Exactly the lines from the one with "left shoulder: (1069, 683)" through the end of the records below are to be output, the first and last included, and no others.

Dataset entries
<<<<

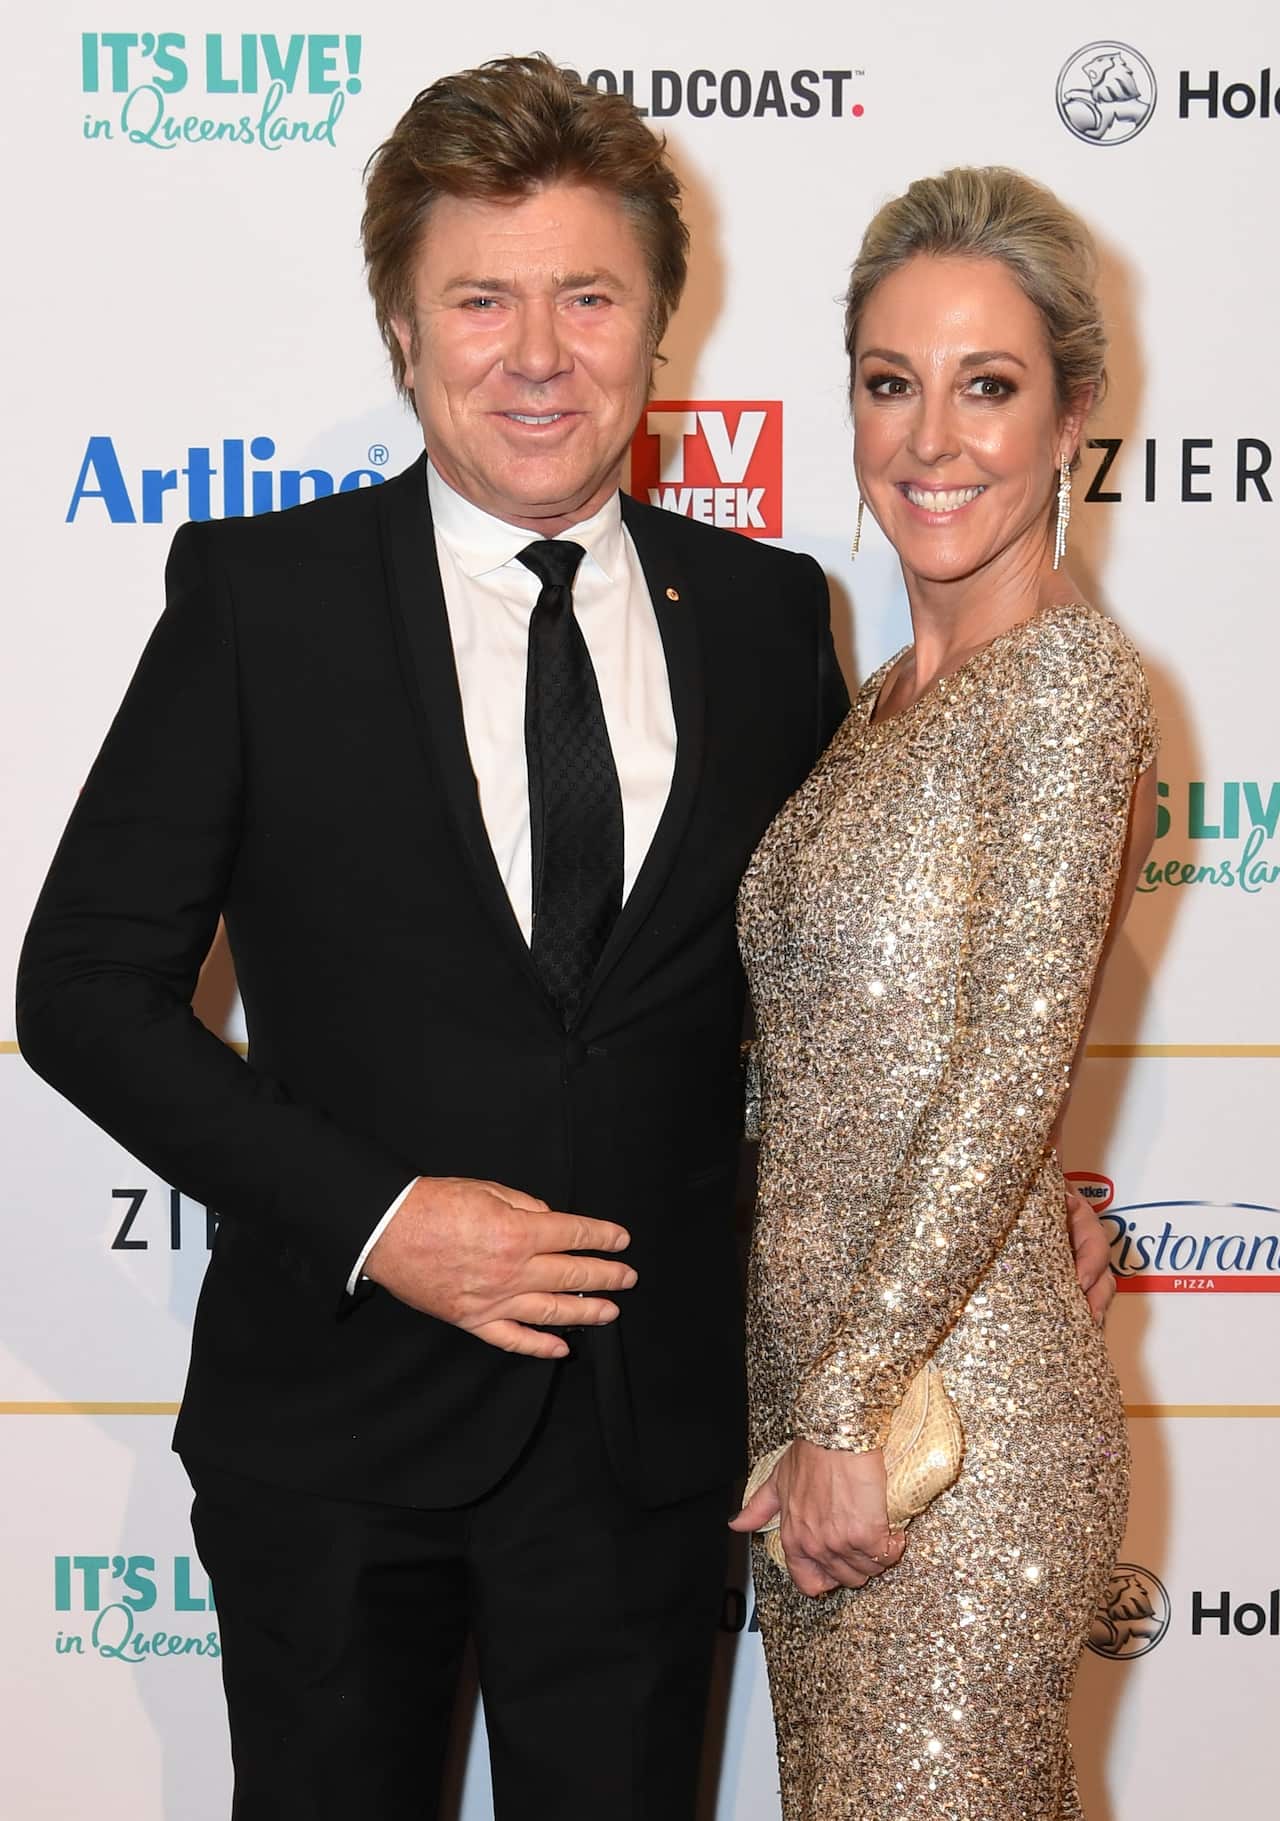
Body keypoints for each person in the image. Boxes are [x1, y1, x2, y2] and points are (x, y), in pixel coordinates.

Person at [15, 58, 1115, 1819]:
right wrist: (382, 1217)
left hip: (644, 1457)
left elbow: (850, 985)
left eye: (589, 297)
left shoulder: (767, 617)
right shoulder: (258, 601)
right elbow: (78, 991)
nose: (539, 354)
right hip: (332, 1441)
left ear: (658, 327)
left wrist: (1016, 1209)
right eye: (482, 300)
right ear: (402, 328)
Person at [733, 166, 1156, 1820]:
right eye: (889, 382)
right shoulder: (878, 705)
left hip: (946, 1447)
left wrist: (844, 1405)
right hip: (832, 1428)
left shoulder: (1069, 683)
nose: (930, 439)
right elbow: (823, 1069)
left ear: (1072, 419)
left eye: (987, 386)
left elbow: (1002, 1071)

>>>>

## Expected output
left shoulder: (1069, 683)
nose: (930, 439)
right elbow: (823, 1069)
left ear: (1072, 419)
left eye: (987, 386)
left elbow: (1002, 1071)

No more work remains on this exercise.